Третьей под удар захватчиков попала островная столица — город, крепость и порт Кандия. Имевшая и другие исторические названия: Ираклион (Гераклион - назван в честь эллинского героя Геракла), Хандак, Мегало Кастро, Хандакас, Гераклея. Этот хорошо укрытый искусственным молом от морской стихии порт был «лакомым куском» для Улуч Али. Упомянутый мол венецианцы возводили годами. Они ежегодно использовали старые, обветшалые суда для перевозки большого количества природного камня с острова Диа и Фраскии, пляжа ниже Рогдии. Близ порта Кандии корабли с камнем затапливались, чтобы образовать мол, способный защитить гавань от разрушительных волн со стороны моря.
Как и полагается столице, город являлся и сильной крепостью, в которой кроме стен и иных укреплений прикрывающих собственно сам город, имелась и цитадель, прикрывавшая гавань и саму Кандию - Росса ал Маре (Rocca al Mare), с общей площадью всех своих помещений в 3600 квадратных метров. В период турецкого владычества крепость получила название Кулес (морская крепость).
Вот Кандию турки осаждали и штурмовали как полагается, целых двенадцать дней и ночей, и провели аж один приступ, в ходе которого легко поднялись на не разрушенные стены, при не подавленной, находящейся в башнях артиллерии. За то гарнизон добился почетной капитуляции, выйдя из города без оружия и доспехов, зато под войсковыми штандартами. А командиры и с тяжелыми кошелями, набитыми золотыми османскими дукатами - султани.
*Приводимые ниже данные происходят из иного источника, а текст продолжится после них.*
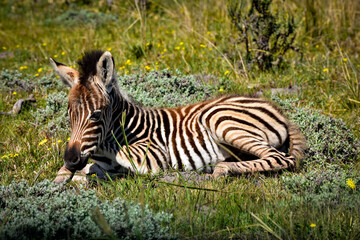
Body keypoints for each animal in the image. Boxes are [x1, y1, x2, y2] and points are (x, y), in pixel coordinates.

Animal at [49, 49, 306, 183]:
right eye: (69, 114)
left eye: (96, 115)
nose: (71, 159)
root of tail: (277, 109)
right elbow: (65, 174)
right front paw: (64, 178)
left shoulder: (153, 154)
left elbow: (123, 157)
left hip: (221, 121)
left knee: (280, 158)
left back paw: (222, 169)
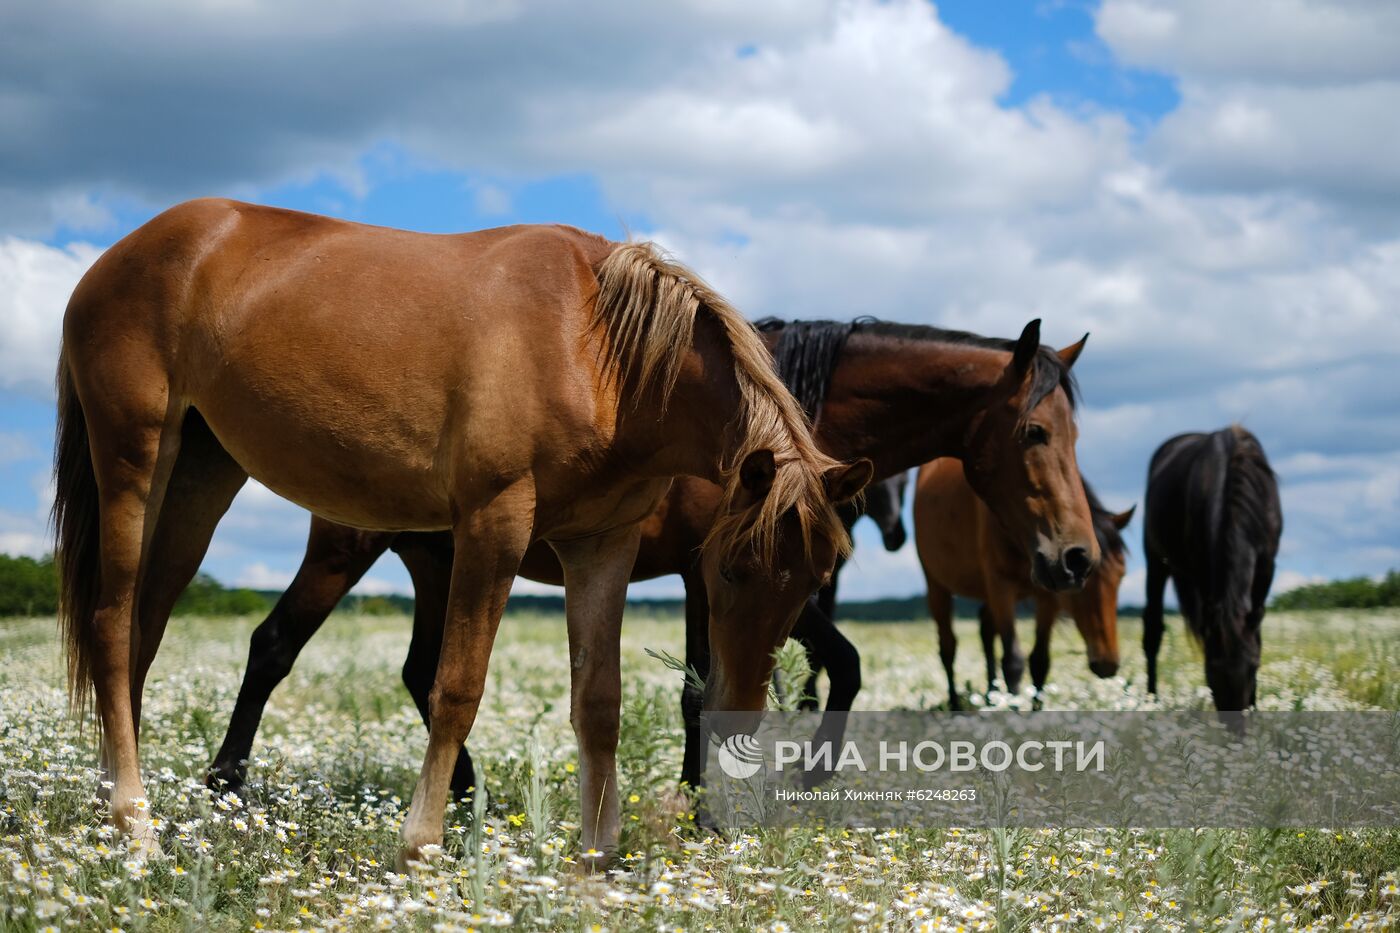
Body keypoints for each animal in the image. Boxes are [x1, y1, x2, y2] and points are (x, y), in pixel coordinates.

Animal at [49, 200, 868, 868]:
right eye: (729, 569)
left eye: (814, 575)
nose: (741, 720)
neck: (597, 346)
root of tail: (120, 255)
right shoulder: (494, 523)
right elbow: (456, 687)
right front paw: (421, 844)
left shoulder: (602, 543)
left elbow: (599, 700)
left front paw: (597, 857)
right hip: (134, 458)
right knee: (112, 622)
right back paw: (135, 824)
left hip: (200, 476)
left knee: (143, 633)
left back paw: (117, 804)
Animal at [210, 316, 1103, 795]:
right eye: (1035, 431)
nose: (1075, 557)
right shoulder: (715, 576)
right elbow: (708, 690)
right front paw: (711, 794)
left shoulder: (776, 583)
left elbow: (832, 664)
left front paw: (791, 779)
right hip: (347, 547)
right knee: (273, 646)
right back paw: (225, 787)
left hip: (436, 563)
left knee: (420, 670)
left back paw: (468, 792)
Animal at [912, 456, 1131, 706]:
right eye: (1085, 580)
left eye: (1121, 575)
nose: (1107, 665)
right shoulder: (1001, 586)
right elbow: (1013, 662)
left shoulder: (1048, 596)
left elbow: (1040, 661)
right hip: (936, 584)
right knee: (948, 647)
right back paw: (956, 703)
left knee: (986, 630)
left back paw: (991, 696)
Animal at [1142, 425, 1282, 708]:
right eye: (1210, 673)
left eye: (1253, 667)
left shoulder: (1266, 568)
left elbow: (1257, 635)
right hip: (1155, 560)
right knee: (1153, 630)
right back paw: (1152, 700)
Все это «воинство» ушло не далеко, уже через пару километров они свернули к рыбачьей деревне, где и переправились на небольшие каботажные суда, доставившие их до венецианских земель.
И это выглядит особенно неприглядно при сравнении с историей осады турками Кандии в мире «витязей», взятой после многочисленных штурмов и полного разрушения большей части укреплений, после шестнадцатилетней осады и предательства полковник Андреа Бароцци, сдавшего османам планы всей обороны города.
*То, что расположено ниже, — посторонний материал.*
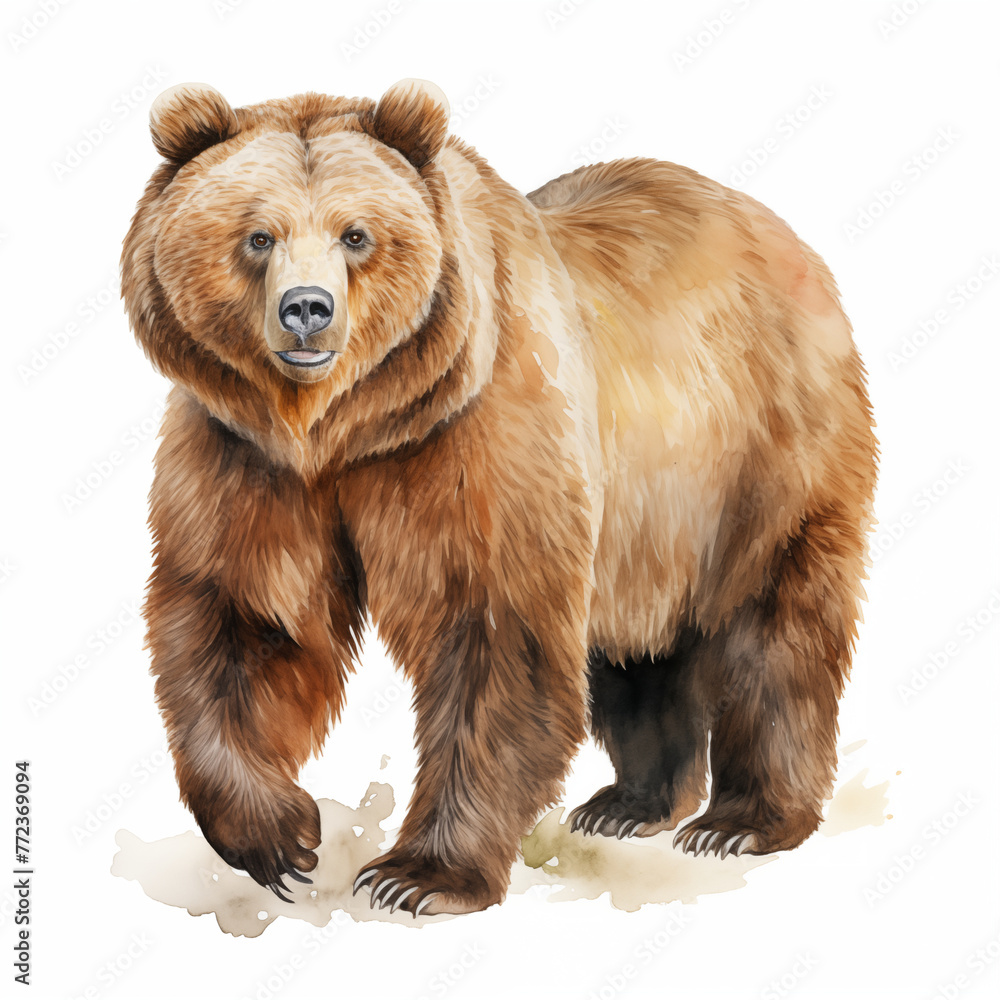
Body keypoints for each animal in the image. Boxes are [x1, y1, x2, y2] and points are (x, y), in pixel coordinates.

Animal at [121, 78, 877, 918]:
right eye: (258, 235)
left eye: (356, 235)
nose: (307, 309)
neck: (342, 428)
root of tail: (785, 238)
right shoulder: (246, 455)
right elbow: (249, 615)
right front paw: (281, 838)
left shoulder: (478, 427)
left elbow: (493, 627)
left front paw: (417, 875)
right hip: (649, 513)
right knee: (636, 649)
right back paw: (630, 804)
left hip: (761, 454)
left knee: (774, 624)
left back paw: (741, 822)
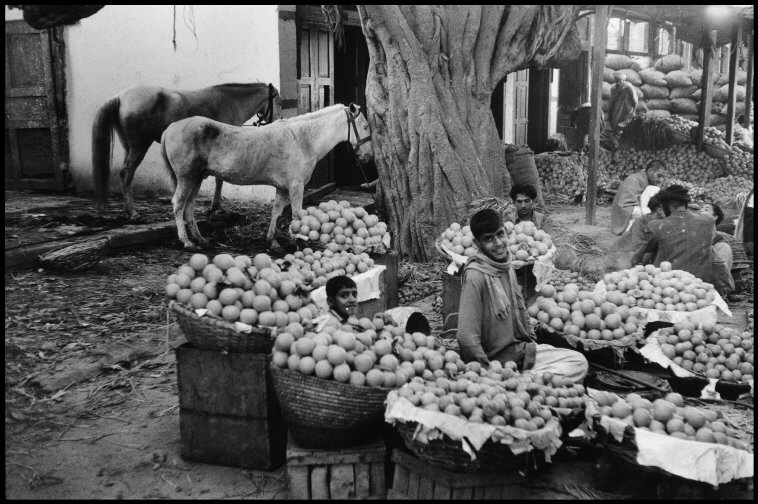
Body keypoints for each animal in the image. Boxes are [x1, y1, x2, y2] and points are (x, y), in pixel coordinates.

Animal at [91, 81, 282, 219]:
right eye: (279, 102)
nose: (278, 120)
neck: (228, 102)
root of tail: (120, 97)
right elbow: (219, 180)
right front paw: (216, 207)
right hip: (139, 146)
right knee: (127, 173)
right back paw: (132, 212)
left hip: (129, 147)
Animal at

Вслед за столицей, уже даже без какого - либо спектакля о сопротивлении, сдались на милость османом и другие венецианские города на острове. А у жителей деревень и иных селений Крита, завоеватели их мнения о смене власти дожей на закон султана и не спрашивали. Заняли их по праву сильного и установили османские порядки.
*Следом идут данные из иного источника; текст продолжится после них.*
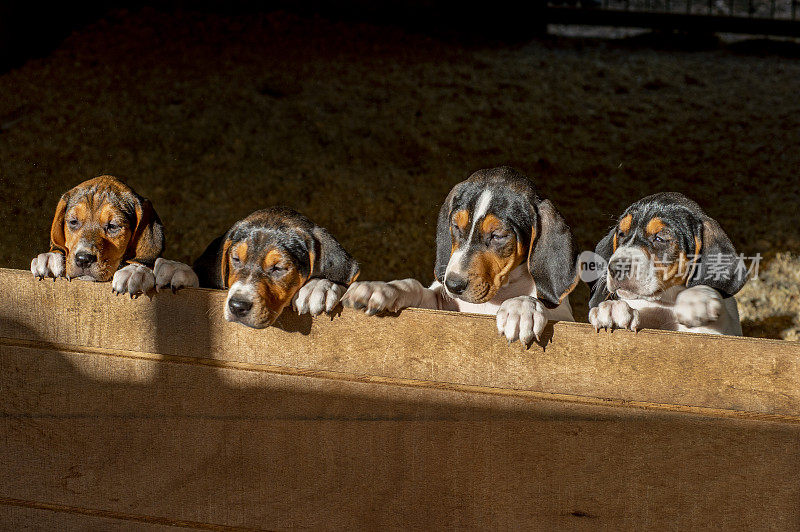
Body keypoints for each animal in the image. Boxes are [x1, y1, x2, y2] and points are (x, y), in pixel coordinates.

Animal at [340, 167, 580, 350]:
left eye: (498, 236)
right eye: (456, 226)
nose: (453, 285)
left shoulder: (568, 319)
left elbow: (538, 301)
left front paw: (521, 307)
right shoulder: (442, 304)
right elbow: (414, 286)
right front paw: (382, 288)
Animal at [588, 192, 752, 336]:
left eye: (660, 238)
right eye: (621, 234)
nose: (616, 268)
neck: (665, 303)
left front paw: (695, 298)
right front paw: (612, 309)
В 1576 году Османская империя была вынуждена стянуть все возможные войска на фронт против державы Сефевидов и оказать действенную поддержку своему протеже на троне Речи Посполитов Стефану Баторию воинской силой была не в стоянии. Однако монет Баторию, и в этом году Блистательная Порта подбросила изрядно. Рассудив логично, если нельзя воевать армией, то пусть воюет золото. Круль распорядился полученными деньгами разумно, потратил на те цели, на которые они и были выделены «спонсором», то есть большая часть монет ушла на формирование, вооружение, снаряжение компутового войска и найм европейских наемников. Но и шляхте кое - что перепало. Нельзя было не подбросить «крошек» с «хозяйского стола» гонористым «холопам». Вот и приходилось монарху Польши и Литвы скрупулезно выполнять все, что требовал его патрон, ибо кто платит, тот и заказывает музыку. Тем более, что кроме султана, ни где более нельзя было получить заём. Люди Батория попытались занять денег в Европе для войны с восточным соседом. Однако, объездив все города Европы, в которых можно было занять золото с серебром и обратившись ко всем «денежным мешкам», обычно предоставляющих европейским монархам кредиты, правда, под очень приличные проценты, королевские доверенные чиновники получили отказ. О причине отказа Батория не мог вспоминать спокойно, даже не владея языком своих подданных, он выражал свой гнев теми немногими словами, которые сами легко запомнились. «Проклятые тупоголовые лайдаки, как они посмели так опозорить своего короля», так и даже намного матернее думал Батория о поляках, умудрившихся в прошедшем году занять от его имени денег у лионских купцов по фальшивым векселям, и пропавших, когда пришел срок оплачивать проценты по займу. Зная своих новых подданных, польский круль ни грамма не сомневался, что жадность шляхтичей и даже магнатов, могла подвигнуть их на эту авантюру и обман французских негоциантов.